By striking contrast, there has been no entry bar, until now, that prevents anyone from claiming that he or she belongs to the HR profession. There has been no set standard. There has been, in reality, no legitimate profession. That is now changing.

In announcing a new HR brand linked to professional certification, I am announcing that HR is now demanding that it be taken seriously. We are now stating with a sense of pride that HR has matured and can finally and legitimately call itself a profession. A tangible way of signifying that will be apparent from the beginning of 2017 when everything that comes to you from AHRI will look different and the voice in which we speak will sound different.

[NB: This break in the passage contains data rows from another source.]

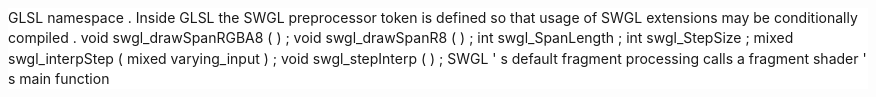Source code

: GLSL
namespace
.
Inside
GLSL
the
SWGL
preprocessor
token
is
defined
so
that
usage
of
SWGL
extensions
may
be
conditionally
compiled
.
void
swgl_drawSpanRGBA8
(
)
;
void
swgl_drawSpanR8
(
)
;
int
swgl_SpanLength
;
int
swgl_StepSize
;
mixed
swgl_interpStep
(
mixed
varying_input
)
;
void
swgl_stepInterp
(
)
;
SWGL
'
s
default
fragment
processing
calls
a
fragment
shader
'
s
main
function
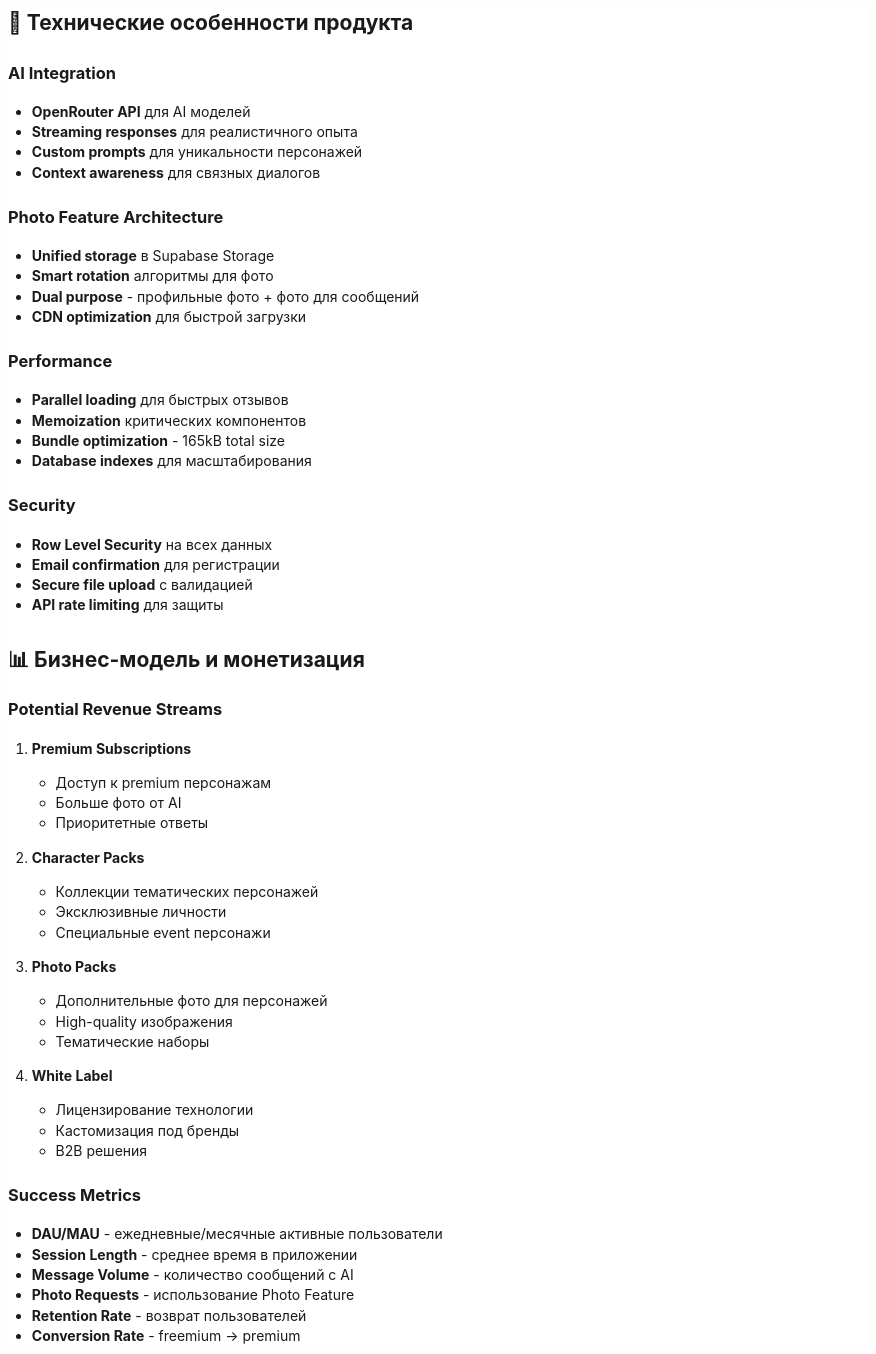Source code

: ## 🔧 Технические особенности продукта

### AI Integration
- **OpenRouter API** для AI моделей
- **Streaming responses** для реалистичного опыта
- **Custom prompts** для уникальности персонажей
- **Context awareness** для связных диалогов

### Photo Feature Architecture
- **Unified storage** в Supabase Storage
- **Smart rotation** алгоритмы для фото
- **Dual purpose** - профильные фото + фото для сообщений
- **CDN optimization** для быстрой загрузки

### Performance
- **Parallel loading** для быстрых отзывов
- **Memoization** критических компонентов  
- **Bundle optimization** - 165kB total size
- **Database indexes** для масштабирования

### Security  
- **Row Level Security** на всех данных
- **Email confirmation** для регистрации
- **Secure file upload** с валидацией
- **API rate limiting** для защиты

## 📊 Бизнес-модель и монетизация

### Potential Revenue Streams
1. **Premium Subscriptions**
   - Доступ к premium персонажам
   - Больше фото от AI
   - Приоритетные ответы

2. **Character Packs**
   - Коллекции тематических персонажей
   - Эксклюзивные личности
   - Специальные event персонажи

3. **Photo Packs**
   - Дополнительные фото для персонажей
   - High-quality изображения
   - Тематические наборы

4. **White Label**
   - Лицензирование технологии
   - Кастомизация под бренды
   - B2B решения

### Success Metrics
- **DAU/MAU** - ежедневные/месячные активные пользователи
- **Session Length** - среднее время в приложении
- **Message Volume** - количество сообщений с AI
- **Photo Requests** - использование Photo Feature
- **Retention Rate** - возврат пользователей
- **Conversion Rate** - freemium → premium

AHRI’s new logo (see next page) looks markedly dissimilar to the past one. While some blue colouring in the new logo acknowledges AHRI’s history, the emergence of a strong green heralds a bold new spirit – the blue letter ‘H’ merging with the bright green ‘R’, with the distinctive green cornerstone pointing to the profession’s future direction.

My grandmother used to say that blue and green should never be seen without a colour in between. My grandmother, a very smart lady, was also free with the word “bold”, applying it to those, like her granddaughter, who tried to push boundaries. If she were still alive, I like to think she might be startled at the boldness of AHRI’s new logo.